Here, the questions complained of concerned a matter .which was *307initiated by defendant on direct examination and, in view thereof, we believe the trial court properly permitted cross-examination thereon.

Defendant also complains that the prosecutor “used inferences which were introduced improperly in the record in his closing argument to influence the Judge.” No reference is made to any specific portion of the argument, and we view this complaint to be directed generally to comments which indicated plaintiff was engaged in a transaction with J.B. other than for the purchase of suits of clothing. It it a well known rule of law that a prosecutor is entitled to comment on testimony that is given by an accused and to draw legitimate inferences therefrom. (People v. Hairston, 46 Ill. 2d 348, 263 N.E.2d 840; People v. Carr, 114 Ill. App. 2d 370, 252 N.E.2d 912.) We have stated above our belief that the questions concerning that transaction were proper and, from our examination of the argument, we believe the comments in that regard were within the legitimate inference guidelines.

Finally, defendant contends that his behavior and language during the incident in question were not such as to fall within the disorderly conduct statute under which he was convicted. It appears to us that defendant’s actions were precisely the type proscribed by the statute; nonetheless, we will consider his contention that to be convicted of disorderly conduct there must be conduct which is likely to provoke, or which does provoke, a breach of the public peace and quiet or presents a clear and present danger of violence.

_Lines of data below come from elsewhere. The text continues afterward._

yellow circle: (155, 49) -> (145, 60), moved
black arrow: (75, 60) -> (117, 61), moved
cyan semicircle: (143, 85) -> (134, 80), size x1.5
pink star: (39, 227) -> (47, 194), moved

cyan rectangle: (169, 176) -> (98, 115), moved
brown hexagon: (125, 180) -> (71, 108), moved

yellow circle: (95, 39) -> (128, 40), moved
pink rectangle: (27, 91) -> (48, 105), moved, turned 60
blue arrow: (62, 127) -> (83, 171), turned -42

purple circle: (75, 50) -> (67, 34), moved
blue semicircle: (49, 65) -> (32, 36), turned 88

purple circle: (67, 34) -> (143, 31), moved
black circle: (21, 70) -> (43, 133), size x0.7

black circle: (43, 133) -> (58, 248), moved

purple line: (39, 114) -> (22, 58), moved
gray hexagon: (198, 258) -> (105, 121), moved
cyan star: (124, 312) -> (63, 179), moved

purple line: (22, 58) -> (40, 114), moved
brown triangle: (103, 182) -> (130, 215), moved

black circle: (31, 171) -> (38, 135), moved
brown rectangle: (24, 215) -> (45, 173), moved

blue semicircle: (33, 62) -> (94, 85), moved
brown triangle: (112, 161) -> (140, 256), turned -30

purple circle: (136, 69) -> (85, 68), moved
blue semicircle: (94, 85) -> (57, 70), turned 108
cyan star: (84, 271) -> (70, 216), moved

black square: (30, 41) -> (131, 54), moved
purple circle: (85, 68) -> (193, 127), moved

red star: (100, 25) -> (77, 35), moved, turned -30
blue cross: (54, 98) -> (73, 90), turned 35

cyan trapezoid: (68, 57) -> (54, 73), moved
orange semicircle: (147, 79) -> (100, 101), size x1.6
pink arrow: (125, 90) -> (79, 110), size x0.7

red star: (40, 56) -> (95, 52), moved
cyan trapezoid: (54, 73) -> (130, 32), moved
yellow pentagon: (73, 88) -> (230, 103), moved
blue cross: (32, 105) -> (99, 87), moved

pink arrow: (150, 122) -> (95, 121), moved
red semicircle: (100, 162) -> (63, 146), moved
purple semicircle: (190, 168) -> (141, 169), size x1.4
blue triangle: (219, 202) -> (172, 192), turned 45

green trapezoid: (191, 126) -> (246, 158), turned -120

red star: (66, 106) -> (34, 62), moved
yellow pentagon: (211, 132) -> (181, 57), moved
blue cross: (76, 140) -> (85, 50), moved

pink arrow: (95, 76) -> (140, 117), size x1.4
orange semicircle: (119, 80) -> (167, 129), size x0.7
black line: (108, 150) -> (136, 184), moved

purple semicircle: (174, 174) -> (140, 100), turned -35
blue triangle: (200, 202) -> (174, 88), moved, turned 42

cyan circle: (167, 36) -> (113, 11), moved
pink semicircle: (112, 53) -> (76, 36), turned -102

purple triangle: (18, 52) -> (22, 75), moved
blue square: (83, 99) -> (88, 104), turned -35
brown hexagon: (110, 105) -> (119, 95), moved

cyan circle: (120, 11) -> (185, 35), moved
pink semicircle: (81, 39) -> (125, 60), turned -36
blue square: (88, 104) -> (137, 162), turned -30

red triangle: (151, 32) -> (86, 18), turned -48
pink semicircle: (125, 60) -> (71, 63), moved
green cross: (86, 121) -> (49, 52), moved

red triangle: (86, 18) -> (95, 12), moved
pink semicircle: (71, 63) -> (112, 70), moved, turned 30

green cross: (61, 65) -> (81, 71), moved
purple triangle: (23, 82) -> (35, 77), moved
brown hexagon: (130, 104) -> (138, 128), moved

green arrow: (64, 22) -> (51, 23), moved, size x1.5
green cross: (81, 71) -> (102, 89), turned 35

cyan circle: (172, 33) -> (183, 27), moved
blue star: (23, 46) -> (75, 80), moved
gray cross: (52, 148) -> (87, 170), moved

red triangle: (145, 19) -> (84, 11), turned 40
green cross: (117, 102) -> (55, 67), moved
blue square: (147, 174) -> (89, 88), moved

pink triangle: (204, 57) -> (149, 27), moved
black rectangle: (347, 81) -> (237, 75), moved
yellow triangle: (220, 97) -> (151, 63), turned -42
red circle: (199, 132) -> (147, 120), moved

We do not accept defendant’s restrictive interpretation of “breach of peace.” As stated in United States v. Woodard (7th Cir. 1967), 376 F.2d 136, 141, in upholding the validity of the Illinois Disorderly Conduct Statute:

‘The offense known as breach of the peace embraces a great variety of conduct destroying or menacing public order and tranquility. It includes not only violent acts but acts and words likely to produce violence in others.’ Cantwell v. State of Connecticut, 310 U.S. 296, 308, 60 S. Ct. 900, 84 L. Ed. 1213 (1940). The term connotes conduct that creates consternation and alarm. It is an indecorum that incites public turbulence; yet violent conduct is not a necessary element. The proscribed conduct must be voluntary, unnecessary, and contrary to ordinary human conduct.”

Here, defendant’s conduct was such that the building manager was attracted to the scene and believed it necessary to call the police; that at least three officers were taken from other duties and sent to the apartment building; that one police officer was required to enter the apartment in which there was an allegedly armed man; and that a man was wrongly arrested and fingerprinted. These factors indicate that a potentially *308explosive situation existed because of defendants conduct. Considering the totality of the circumstances, we believe his behavior was properly considered as disorderly conduct under the statute involved.

In light thereof, we affirm the judgment of the trial court.

Affirmed.

LORENZ, P. J., and DRUCKER, J., concur.